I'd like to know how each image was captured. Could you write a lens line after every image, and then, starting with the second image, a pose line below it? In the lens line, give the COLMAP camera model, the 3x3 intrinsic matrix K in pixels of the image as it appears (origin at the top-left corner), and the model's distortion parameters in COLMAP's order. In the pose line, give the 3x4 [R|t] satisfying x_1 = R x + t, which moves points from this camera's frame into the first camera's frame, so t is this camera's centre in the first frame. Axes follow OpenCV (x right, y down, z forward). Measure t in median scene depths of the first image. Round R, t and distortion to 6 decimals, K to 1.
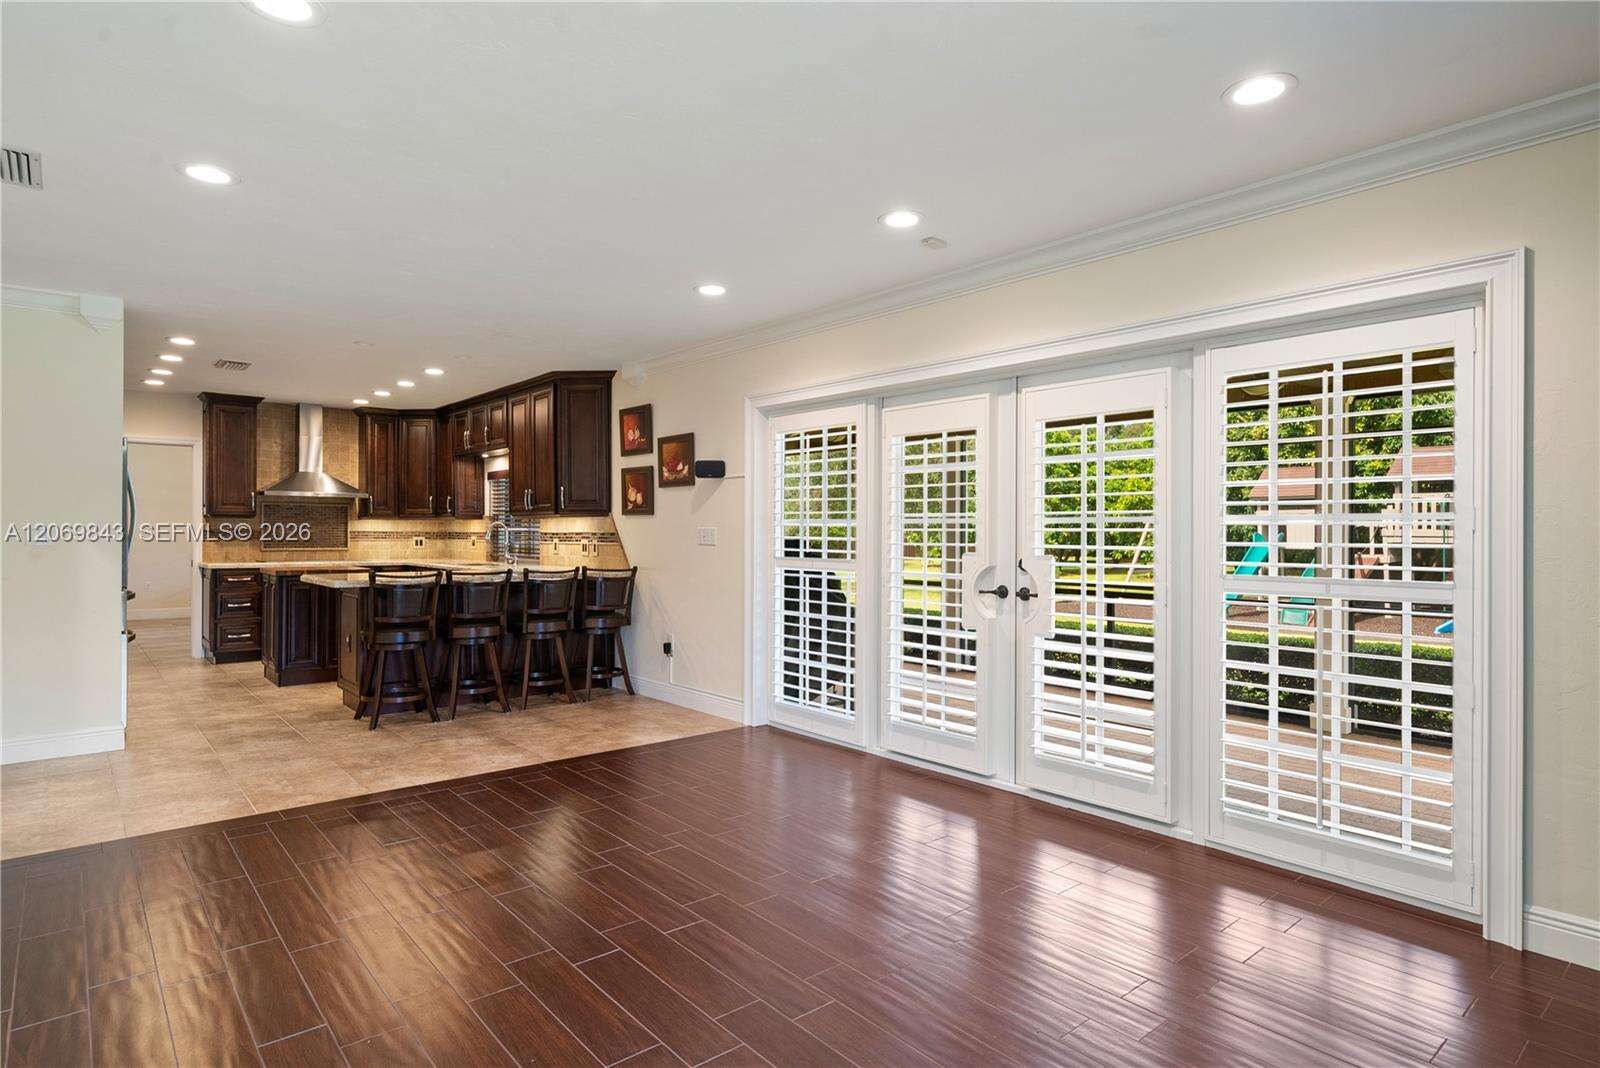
lens RADIAL K [[893.6, 0, 800.8], [0, 893.6, 532.7], [0, 0, 1]] dist [0.006615, 0.000208]
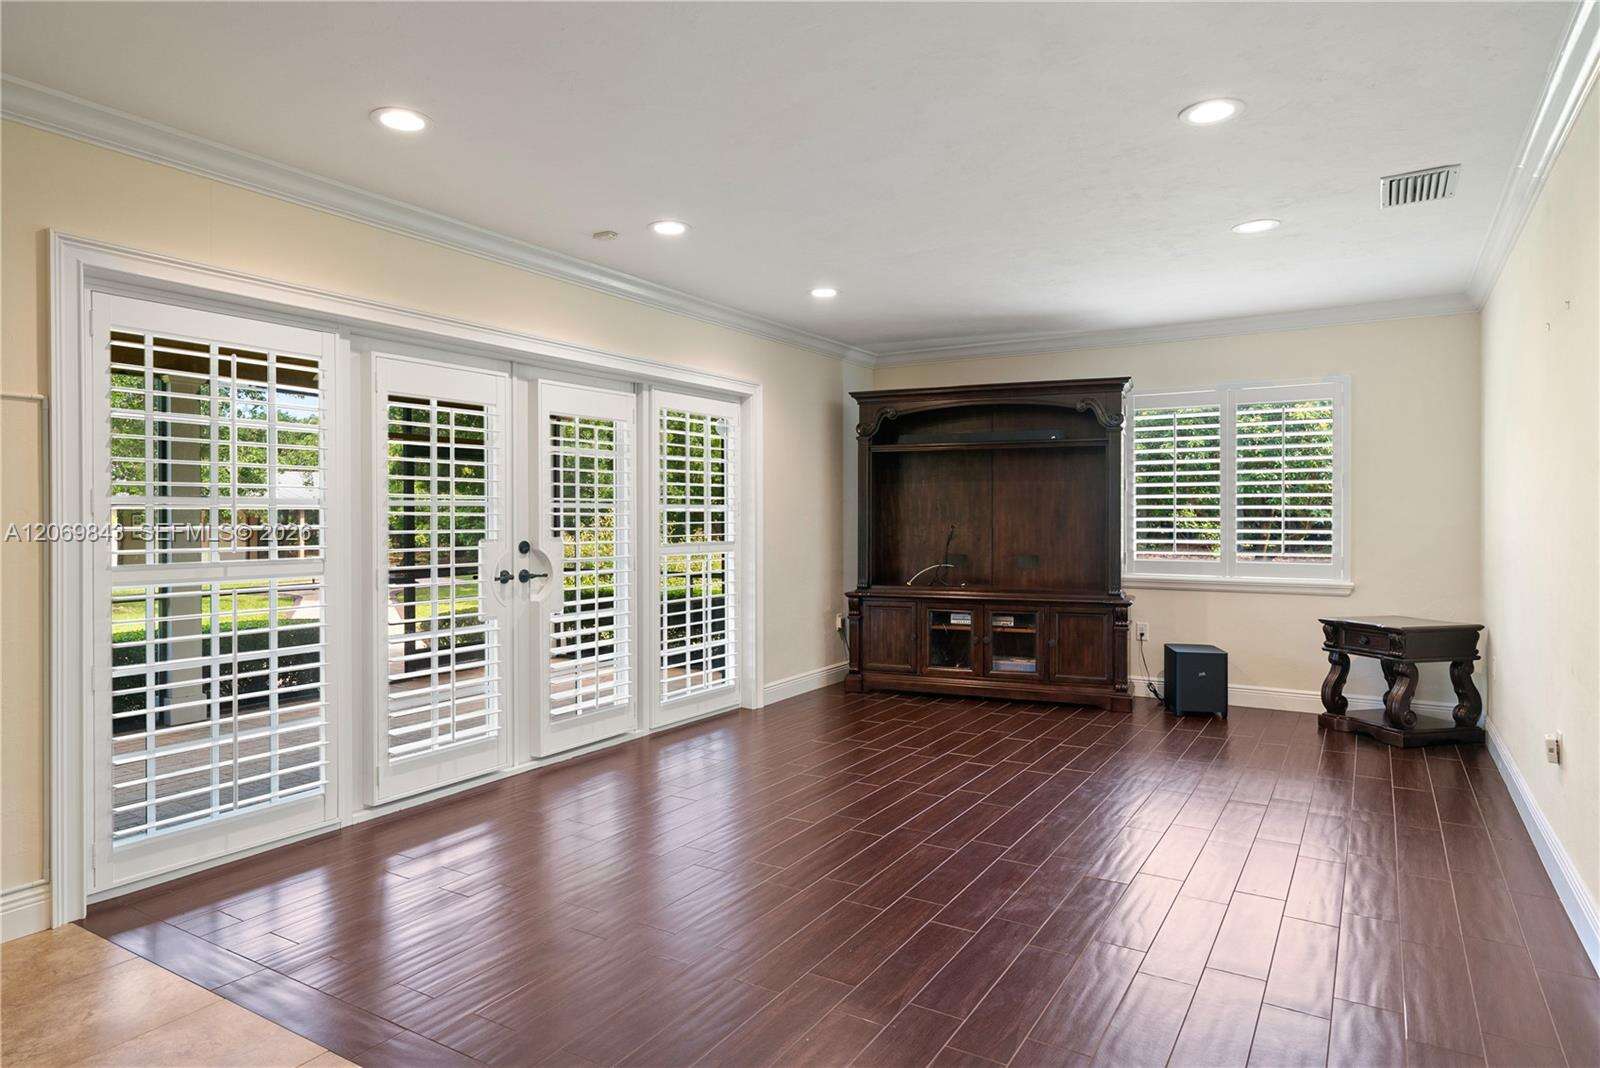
lens RADIAL K [[941.8, 0, 801.0], [0, 941.8, 522.4], [0, 0, 1]] dist [-0.006251, -0.000279]
pose [[-0.328441, -0.010492, 0.944466, -0.668026], [0.001928, 0.999929, 0.011778, -0.004307], [-0.944523, 0.005689, -0.328397, 0.801936]]
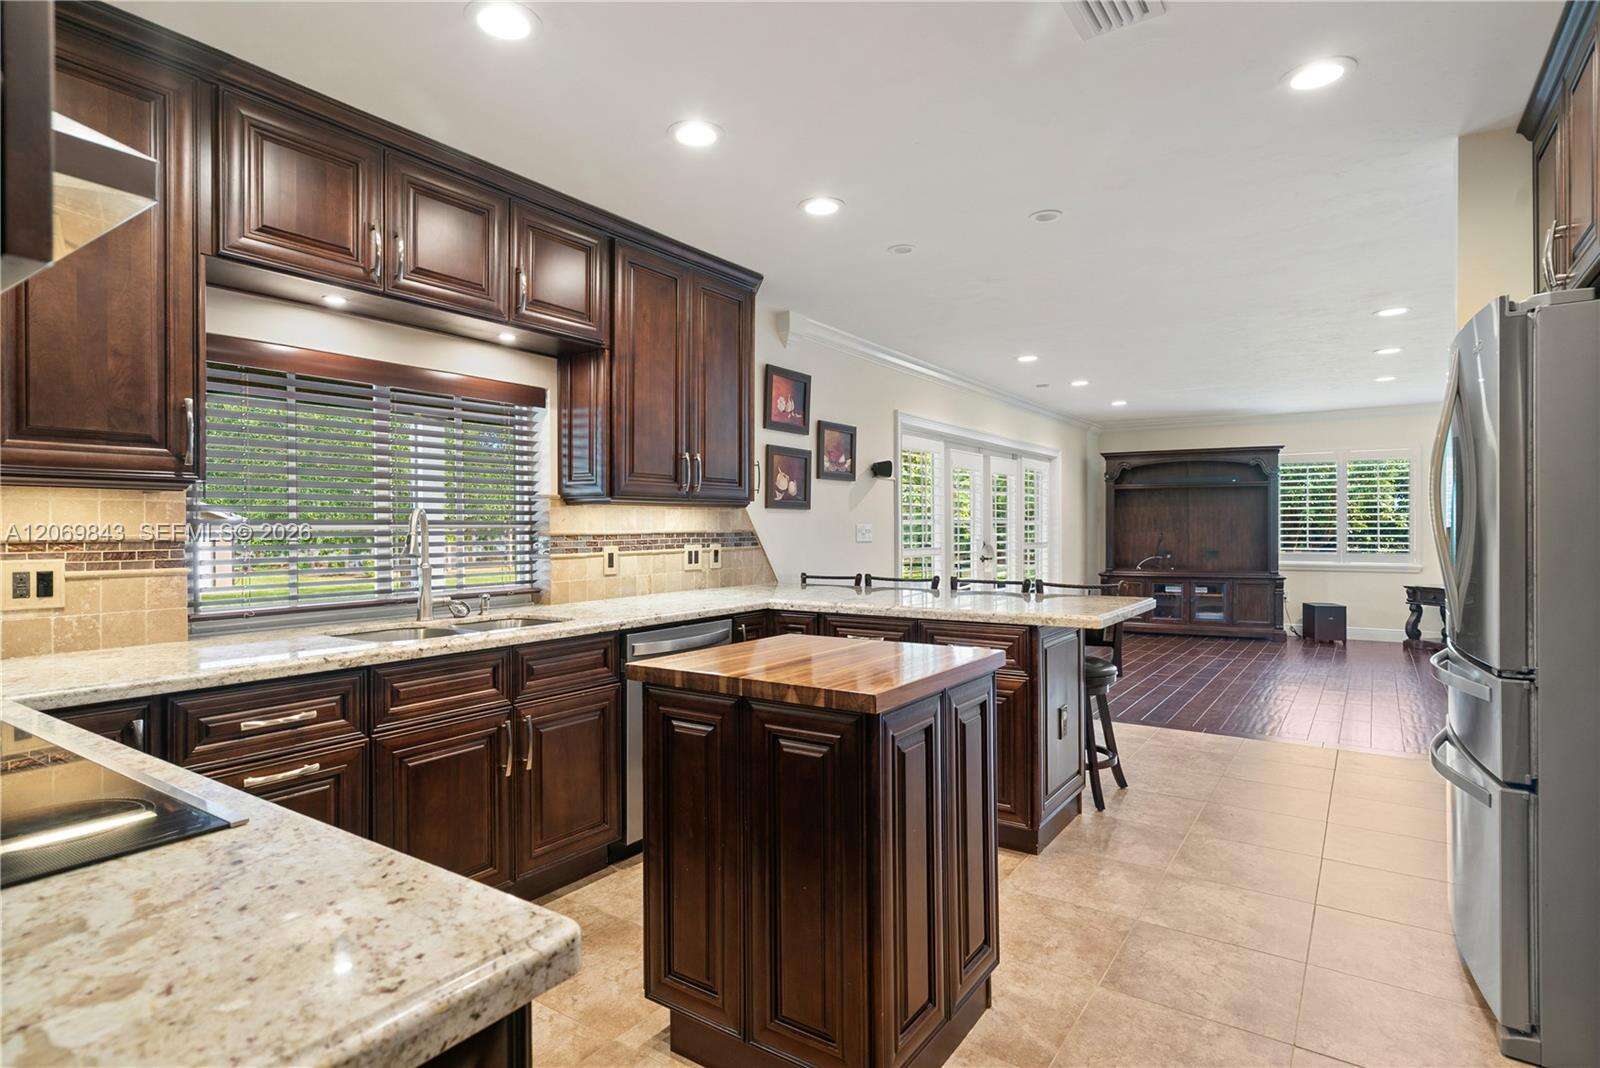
lens RADIAL K [[836.4, 0, 801.3], [0, 836.4, 530.5], [0, 0, 1]] dist [-0.001253, -0.000438]
pose [[-0.278574, -0.007145, 0.960388, -1.073883], [0.003336, 0.999959, 0.008407, -0.008401], [-0.960409, 0.005545, -0.278539, 1.442065]]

Try it:
The answer must reproduce every line of the records above exactly, with all pictures left out.

Task result:
I'd like to know how each image was captured. Could you write a lens line after every image, and then, starting with the second image, a pose line below it? In the lens line, give the COLMAP camera model, the 3x3 intrinsic matrix K in pixels of the image as it appears (origin at the top-left corner), and the model's distortion parameters in COLMAP's order. In the pose line, give the 3x4 [R|t] satisfying x_1 = R x + t, which moves points from this camera's frame into the first camera's frame, so t is this camera's centre in the first frame. Axes follow OpenCV (x right, y down, z forward). Measure t in median scene depths of the first image. Round R, t and distortion to 6 decimals, K to 1.
lens RADIAL K [[893.6, 0, 800.8], [0, 893.6, 532.7], [0, 0, 1]] dist [0.006615, 0.000208]
lens RADIAL K [[941.8, 0, 801.0], [0, 941.8, 522.4], [0, 0, 1]] dist [-0.006251, -0.000279]
pose [[-0.328441, -0.010492, 0.944466, -0.668026], [0.001928, 0.999929, 0.011778, -0.004307], [-0.944523, 0.005689, -0.328397, 0.801936]]
lens RADIAL K [[836.4, 0, 801.3], [0, 836.4, 530.5], [0, 0, 1]] dist [-0.001253, -0.000438]
pose [[-0.278574, -0.007145, 0.960388, -1.073883], [0.003336, 0.999959, 0.008407, -0.008401], [-0.960409, 0.005545, -0.278539, 1.442065]]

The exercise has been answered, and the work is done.